_Task to complete_
Please print each entry below exactly as it stands, but without any pictures.

╔══

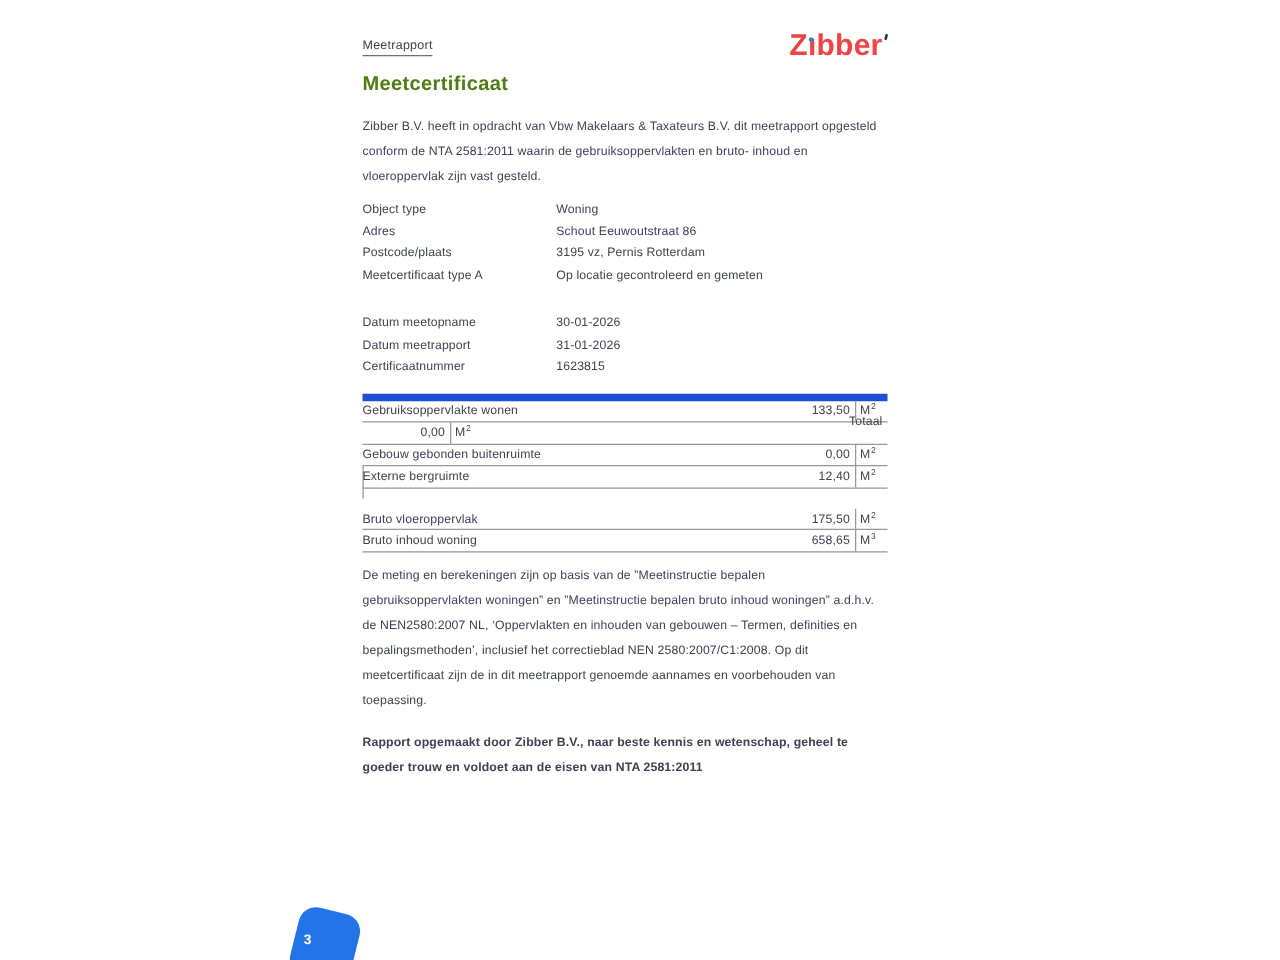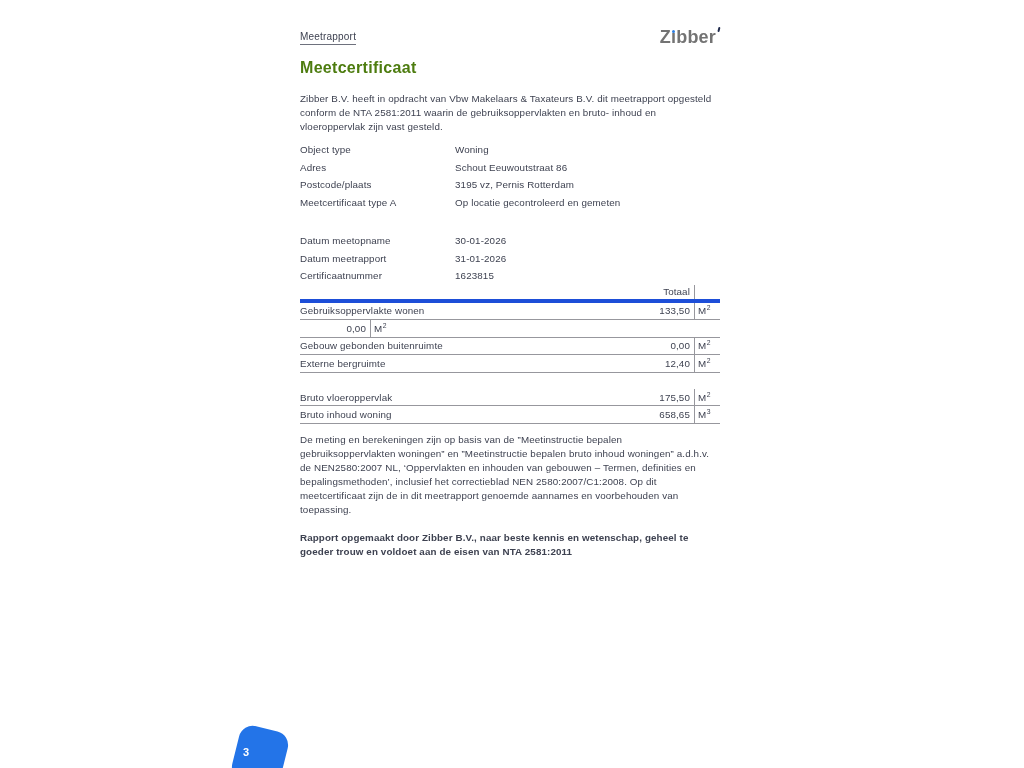--- a/index.html
+++ b/index.html
@@ -17,7 +17,7 @@
   }
   .content {
     position: absolute;
-    left: 300px;
+    left: 290px;
     top: 28px;
     width: 420px;
   }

╚══

_Task solution_
--- a/index.html
+++ b/index.html
@@ -17,7 +17,7 @@
   }
   .content {
     position: absolute;
-    left: 300px;
+    left: 290px;
     top: 28px;
     width: 420px;
   }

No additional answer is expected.